* Article *
# SpaceX Data Science Project

## Table of Contents
* [Introduction](#introduction)
* [Methods](#methods)
* [Results and Discussion](#results-and-discussion)

## Introduction
[SpaceX](https://www.spacex.com) is a privately owned aerospace manufacturer and space transportation company. In 2015 the company achieved it's first successful recovery of the first stage of the rocket when the [Falcon 9 flight 20](https://en.wikipedia.org/wiki/Falcon_9_flight_20) made a vertical landing after launch. This flight was part of a larger effort to develop a reusable launch system, which dramatically reduces cost and waste. Since this successful landing, there have been numerous other attempts, both successful and un-successful. The probability of a successful landing is likely due to a multitude of launch and rocket variables. Therefore, the objective of this project was to develop a model that can predict whether a launch will have a successful first stage landing.  

## Methods
### Data acquisition
Data were collected by calling the SpaceX API and scraping the [SpaceX Wikipedia page](https://en.wikipedia.org/wiki/SpaceX). Data were filtered to contain only hose relating to Falcon 9 launches and specific variables collected are listed below.

#### SpaceX API
* Flight Number - The number of the flight, with 1 indicating the first Falcon 9 flight
* Date - The date of the flight
* Booster Version - They type of booster uses in the launch
* Payload Mass- The mass of the payload in kg
* Orbit - The type of orbit the payload was going into (ex. Near Earth Orbit)
* Launch Site - The ID of the site the rocker was launched from
* Outcome - The outcome (success/failure) and the method of landing (ex. drone ship)

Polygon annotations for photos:
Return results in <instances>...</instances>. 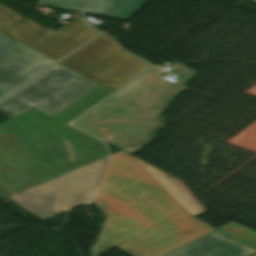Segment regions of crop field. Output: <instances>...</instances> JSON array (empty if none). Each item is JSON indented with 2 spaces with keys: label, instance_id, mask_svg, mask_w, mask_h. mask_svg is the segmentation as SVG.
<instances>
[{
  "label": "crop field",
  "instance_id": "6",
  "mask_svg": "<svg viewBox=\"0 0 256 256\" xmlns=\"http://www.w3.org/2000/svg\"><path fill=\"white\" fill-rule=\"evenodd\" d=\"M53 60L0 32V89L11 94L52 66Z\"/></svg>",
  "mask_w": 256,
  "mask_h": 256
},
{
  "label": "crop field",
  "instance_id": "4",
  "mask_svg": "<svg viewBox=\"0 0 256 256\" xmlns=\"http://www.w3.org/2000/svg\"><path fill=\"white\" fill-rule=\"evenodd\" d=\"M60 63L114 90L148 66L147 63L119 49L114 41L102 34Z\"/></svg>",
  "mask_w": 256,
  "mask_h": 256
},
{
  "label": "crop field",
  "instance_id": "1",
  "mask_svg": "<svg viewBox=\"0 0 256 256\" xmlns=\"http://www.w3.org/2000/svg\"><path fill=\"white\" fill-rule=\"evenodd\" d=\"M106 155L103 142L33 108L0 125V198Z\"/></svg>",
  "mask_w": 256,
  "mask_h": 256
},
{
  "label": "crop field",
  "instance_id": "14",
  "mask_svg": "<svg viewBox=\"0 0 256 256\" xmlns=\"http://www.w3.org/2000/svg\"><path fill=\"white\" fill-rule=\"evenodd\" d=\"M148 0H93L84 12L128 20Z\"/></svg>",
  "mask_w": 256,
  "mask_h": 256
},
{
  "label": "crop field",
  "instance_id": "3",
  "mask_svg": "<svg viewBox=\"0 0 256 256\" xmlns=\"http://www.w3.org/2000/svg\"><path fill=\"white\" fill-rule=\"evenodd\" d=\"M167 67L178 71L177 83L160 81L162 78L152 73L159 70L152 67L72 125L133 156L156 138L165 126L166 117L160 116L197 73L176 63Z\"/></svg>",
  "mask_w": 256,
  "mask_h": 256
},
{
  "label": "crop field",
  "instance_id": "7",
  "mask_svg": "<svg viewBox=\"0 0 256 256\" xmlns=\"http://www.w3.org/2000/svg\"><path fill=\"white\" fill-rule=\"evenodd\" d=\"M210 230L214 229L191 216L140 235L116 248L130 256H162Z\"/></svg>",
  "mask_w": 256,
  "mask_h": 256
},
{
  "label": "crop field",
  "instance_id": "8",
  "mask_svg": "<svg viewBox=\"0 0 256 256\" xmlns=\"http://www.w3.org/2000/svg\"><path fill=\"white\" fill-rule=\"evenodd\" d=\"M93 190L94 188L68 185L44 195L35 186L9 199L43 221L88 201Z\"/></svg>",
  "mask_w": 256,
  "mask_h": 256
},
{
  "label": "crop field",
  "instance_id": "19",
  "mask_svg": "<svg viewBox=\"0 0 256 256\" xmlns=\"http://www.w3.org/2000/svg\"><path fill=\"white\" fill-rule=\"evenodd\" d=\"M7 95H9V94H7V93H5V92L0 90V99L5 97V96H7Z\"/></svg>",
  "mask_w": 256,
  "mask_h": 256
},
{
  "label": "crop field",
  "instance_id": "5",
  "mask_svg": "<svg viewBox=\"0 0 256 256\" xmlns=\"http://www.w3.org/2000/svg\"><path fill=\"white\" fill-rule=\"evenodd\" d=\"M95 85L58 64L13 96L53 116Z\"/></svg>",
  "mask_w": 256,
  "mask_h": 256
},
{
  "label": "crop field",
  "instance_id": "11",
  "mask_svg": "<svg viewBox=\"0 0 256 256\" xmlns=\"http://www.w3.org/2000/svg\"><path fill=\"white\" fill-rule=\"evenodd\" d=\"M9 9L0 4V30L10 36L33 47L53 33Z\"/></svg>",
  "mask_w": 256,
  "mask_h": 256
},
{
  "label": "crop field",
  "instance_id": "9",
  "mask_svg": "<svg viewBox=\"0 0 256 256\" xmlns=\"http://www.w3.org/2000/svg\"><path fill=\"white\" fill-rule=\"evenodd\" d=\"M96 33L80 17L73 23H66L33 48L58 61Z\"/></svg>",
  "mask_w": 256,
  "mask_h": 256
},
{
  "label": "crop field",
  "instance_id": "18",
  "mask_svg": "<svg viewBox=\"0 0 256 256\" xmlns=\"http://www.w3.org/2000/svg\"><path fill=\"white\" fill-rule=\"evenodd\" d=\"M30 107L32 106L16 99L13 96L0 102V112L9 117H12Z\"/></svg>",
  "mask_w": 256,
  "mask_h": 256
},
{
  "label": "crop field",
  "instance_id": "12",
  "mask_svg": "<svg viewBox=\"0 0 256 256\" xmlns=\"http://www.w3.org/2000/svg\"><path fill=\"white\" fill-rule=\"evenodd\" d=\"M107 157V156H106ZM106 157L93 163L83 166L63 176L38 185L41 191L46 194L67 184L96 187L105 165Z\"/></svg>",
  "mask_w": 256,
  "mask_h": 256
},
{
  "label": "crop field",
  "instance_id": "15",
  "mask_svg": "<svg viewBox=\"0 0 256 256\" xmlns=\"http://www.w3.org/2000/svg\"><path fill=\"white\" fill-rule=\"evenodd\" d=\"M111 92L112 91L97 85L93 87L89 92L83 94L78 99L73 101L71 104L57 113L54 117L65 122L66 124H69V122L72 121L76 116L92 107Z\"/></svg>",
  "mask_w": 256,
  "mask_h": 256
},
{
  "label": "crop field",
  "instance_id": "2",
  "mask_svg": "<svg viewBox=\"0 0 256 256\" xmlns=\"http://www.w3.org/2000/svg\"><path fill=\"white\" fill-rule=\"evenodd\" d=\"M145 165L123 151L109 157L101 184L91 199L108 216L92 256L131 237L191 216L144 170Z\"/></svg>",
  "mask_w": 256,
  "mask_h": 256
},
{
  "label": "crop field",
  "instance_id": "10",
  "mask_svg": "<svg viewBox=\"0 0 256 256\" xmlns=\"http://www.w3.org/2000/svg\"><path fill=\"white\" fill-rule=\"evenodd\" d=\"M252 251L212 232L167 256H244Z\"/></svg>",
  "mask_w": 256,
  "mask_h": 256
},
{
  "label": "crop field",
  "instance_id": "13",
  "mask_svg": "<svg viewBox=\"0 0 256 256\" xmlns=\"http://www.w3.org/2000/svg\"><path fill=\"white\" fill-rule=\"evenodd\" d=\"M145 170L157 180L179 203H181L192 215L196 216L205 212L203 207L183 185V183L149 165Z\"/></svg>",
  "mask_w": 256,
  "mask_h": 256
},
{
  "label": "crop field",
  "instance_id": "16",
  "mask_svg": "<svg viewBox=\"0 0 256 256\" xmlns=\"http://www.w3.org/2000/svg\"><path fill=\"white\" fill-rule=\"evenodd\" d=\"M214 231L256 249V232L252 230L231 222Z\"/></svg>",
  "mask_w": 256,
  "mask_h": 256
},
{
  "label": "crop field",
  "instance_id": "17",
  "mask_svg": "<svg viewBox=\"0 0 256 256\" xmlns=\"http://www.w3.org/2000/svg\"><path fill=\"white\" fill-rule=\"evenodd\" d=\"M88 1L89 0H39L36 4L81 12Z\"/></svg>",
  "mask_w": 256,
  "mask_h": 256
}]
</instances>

==

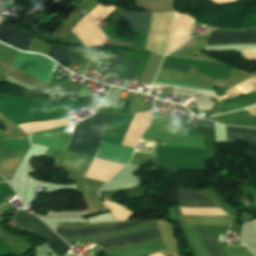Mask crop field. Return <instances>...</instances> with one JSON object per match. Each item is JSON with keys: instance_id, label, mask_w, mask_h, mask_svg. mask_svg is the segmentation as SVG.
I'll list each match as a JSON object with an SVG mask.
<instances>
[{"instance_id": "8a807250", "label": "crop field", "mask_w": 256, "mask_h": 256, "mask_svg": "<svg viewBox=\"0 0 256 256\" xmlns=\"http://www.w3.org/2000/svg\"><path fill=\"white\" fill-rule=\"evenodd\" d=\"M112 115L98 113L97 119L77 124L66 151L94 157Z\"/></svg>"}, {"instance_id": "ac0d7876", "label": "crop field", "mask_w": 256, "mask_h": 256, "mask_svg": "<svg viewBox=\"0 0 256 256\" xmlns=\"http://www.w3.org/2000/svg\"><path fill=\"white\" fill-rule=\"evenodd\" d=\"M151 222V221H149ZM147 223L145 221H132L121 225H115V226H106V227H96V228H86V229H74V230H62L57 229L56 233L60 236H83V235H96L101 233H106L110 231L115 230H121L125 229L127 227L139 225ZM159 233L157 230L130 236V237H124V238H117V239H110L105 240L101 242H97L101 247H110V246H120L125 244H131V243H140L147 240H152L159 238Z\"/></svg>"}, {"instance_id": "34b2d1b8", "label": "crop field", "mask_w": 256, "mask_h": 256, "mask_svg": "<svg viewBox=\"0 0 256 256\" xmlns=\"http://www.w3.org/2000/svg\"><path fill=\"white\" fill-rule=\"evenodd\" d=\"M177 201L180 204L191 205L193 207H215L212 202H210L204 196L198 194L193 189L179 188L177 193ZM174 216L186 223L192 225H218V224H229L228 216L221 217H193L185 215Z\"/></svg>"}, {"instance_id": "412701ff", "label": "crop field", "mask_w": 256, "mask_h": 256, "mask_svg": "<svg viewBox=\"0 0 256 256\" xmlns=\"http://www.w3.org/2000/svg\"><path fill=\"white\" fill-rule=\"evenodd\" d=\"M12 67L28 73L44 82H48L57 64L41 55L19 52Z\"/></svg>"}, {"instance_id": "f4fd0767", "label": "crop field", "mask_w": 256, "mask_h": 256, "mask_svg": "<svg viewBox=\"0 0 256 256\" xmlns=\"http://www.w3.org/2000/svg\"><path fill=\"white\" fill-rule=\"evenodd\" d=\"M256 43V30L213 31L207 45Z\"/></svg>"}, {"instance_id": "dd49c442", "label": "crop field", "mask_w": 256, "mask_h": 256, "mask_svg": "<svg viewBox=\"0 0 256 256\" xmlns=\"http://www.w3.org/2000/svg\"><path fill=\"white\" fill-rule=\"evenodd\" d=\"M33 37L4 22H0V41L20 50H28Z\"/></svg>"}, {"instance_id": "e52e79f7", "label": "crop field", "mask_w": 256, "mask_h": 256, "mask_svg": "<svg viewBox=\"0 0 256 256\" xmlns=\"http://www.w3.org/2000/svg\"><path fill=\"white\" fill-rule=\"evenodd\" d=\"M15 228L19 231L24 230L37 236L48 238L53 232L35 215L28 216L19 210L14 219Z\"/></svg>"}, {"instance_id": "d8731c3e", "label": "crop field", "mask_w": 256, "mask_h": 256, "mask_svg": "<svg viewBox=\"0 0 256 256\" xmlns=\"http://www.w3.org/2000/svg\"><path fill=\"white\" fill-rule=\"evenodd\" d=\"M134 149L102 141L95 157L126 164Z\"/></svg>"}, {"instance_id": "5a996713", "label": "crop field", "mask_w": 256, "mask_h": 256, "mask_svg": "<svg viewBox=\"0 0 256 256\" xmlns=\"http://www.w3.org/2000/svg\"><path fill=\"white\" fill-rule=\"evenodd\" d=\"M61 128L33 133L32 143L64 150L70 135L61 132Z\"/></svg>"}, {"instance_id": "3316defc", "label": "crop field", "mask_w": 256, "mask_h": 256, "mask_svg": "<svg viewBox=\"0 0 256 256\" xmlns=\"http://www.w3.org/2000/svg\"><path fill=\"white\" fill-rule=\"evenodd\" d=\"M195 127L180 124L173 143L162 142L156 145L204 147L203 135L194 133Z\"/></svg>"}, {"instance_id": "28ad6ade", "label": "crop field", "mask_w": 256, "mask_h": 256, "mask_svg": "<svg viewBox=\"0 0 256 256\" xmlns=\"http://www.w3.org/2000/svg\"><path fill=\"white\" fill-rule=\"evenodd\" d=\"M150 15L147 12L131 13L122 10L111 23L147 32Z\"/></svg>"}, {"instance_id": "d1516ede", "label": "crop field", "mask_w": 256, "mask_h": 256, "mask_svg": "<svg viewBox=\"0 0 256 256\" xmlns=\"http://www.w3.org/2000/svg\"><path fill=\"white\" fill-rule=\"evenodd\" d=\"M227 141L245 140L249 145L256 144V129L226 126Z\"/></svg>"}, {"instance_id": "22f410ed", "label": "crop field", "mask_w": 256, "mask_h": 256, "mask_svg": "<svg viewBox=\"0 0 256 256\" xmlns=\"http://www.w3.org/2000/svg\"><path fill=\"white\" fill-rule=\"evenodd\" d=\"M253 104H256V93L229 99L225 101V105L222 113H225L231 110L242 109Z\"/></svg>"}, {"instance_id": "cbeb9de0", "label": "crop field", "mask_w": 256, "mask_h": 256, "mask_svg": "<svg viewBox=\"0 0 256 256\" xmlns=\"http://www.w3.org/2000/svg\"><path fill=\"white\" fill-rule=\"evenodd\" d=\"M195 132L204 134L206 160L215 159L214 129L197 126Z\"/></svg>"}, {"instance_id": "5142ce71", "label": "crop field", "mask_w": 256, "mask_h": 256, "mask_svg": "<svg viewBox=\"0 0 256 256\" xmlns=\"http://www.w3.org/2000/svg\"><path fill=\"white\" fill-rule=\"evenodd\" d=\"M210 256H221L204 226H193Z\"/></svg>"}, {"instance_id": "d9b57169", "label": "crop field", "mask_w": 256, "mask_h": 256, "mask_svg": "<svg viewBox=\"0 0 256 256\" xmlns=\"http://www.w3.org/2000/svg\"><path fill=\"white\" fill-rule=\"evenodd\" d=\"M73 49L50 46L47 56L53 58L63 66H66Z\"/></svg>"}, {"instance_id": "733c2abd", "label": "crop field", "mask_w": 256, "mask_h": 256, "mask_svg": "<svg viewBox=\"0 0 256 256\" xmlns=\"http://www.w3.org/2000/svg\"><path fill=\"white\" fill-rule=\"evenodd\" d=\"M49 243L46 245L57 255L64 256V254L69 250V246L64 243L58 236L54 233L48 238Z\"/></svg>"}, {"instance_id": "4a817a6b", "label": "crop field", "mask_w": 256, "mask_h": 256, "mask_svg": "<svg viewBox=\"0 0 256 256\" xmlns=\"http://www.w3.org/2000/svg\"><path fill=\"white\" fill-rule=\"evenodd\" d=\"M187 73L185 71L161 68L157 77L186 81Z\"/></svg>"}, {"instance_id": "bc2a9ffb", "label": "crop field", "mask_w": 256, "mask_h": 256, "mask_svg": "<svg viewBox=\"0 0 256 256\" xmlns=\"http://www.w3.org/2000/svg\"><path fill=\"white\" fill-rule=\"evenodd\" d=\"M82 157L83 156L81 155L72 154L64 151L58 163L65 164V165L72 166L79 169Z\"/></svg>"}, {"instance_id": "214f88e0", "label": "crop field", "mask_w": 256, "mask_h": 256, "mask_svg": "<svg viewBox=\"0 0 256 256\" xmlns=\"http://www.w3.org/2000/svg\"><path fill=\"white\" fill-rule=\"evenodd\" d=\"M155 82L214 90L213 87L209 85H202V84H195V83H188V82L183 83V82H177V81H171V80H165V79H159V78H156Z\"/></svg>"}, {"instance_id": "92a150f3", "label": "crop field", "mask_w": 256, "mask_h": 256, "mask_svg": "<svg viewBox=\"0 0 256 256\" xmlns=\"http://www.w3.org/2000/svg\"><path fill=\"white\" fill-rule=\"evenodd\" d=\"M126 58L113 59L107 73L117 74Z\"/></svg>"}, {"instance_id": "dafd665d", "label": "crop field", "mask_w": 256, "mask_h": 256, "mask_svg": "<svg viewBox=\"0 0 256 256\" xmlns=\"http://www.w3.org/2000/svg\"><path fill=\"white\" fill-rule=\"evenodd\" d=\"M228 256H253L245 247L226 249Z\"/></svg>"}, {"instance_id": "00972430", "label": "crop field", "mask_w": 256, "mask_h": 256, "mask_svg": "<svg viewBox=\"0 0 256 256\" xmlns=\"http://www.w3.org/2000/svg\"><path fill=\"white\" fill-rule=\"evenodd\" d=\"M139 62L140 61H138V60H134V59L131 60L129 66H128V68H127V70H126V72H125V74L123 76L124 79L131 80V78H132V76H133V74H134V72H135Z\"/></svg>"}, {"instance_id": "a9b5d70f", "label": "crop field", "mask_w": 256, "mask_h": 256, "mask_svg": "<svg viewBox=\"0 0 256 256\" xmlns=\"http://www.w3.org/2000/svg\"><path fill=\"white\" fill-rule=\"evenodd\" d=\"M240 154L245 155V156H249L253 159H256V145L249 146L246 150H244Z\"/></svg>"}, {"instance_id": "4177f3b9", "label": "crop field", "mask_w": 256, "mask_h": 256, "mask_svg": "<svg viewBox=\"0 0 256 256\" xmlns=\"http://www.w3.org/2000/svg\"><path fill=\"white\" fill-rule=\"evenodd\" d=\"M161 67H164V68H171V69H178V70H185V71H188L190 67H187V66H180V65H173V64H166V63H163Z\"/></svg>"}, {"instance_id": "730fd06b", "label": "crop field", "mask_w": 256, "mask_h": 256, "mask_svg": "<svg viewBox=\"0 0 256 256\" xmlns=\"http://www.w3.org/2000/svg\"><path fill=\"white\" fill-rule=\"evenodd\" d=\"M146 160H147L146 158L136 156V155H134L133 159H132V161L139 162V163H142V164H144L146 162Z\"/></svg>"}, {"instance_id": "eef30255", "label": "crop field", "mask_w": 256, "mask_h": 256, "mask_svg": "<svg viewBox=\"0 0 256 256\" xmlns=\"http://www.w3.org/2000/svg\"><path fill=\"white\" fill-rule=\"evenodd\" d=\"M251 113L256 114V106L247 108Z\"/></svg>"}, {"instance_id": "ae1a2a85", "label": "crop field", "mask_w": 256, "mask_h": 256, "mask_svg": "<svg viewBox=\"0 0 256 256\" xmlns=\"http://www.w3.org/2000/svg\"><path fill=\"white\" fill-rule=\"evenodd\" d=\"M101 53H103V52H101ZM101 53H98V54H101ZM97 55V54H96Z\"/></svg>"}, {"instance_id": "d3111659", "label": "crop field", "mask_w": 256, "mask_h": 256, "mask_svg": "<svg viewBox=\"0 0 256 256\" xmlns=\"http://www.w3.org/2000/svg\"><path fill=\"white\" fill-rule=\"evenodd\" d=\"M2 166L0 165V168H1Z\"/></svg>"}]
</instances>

* Work instructions *
Write out the whole SpaceX project write-up above word for word, from its title to its final line.

* Response *
# SpaceX Data Science Project

## Table of Contents
* [Introduction](#introduction)
* [Methods](#methods)
* [Results and Discussion](#results-and-discussion)

## Introduction
[SpaceX](https://www.spacex.com) is a privately owned aerospace manufacturer and space transportation company. In 2015 the company achieved it's first successful recovery of the first stage of the rocket when the [Falcon 9 flight 20](https://en.wikipedia.org/wiki/Falcon_9_flight_20) made a vertical landing after launch. This flight was part of a larger effort to develop a reusable launch system, which dramatically reduces cost and waste. Since this successful landing, there have been numerous other attempts, both successful and un-successful. The probability of a successful landing is likely due to a multitude of launch and rocket variables. Therefore, the objective of this project was to develop a model that can predict whether a launch will have a successful first stage landing.  

## Methods
### Data acquisition
Data were collected by calling the SpaceX API and scraping the [SpaceX Wikipedia page](https://en.wikipedia.org/wiki/SpaceX). Data were filtered to contain only hose relating to Falcon 9 launches and specific variables collected are listed below.

#### SpaceX API
* Flight Number - The number of the flight, with 1 indicating the first Falcon 9 flight
* Date - The date of the flight
* Booster Version - They type of booster uses in the launch
* Payload Mass- The mass of the payload in kg
* Orbit - The type of orbit the payload was going into (ex. Near Earth Orbit)
* Launch Site - The ID of the site the rocker was launched from
* Outcome - The outcome (success/failure) and the method of landing (ex. drone ship)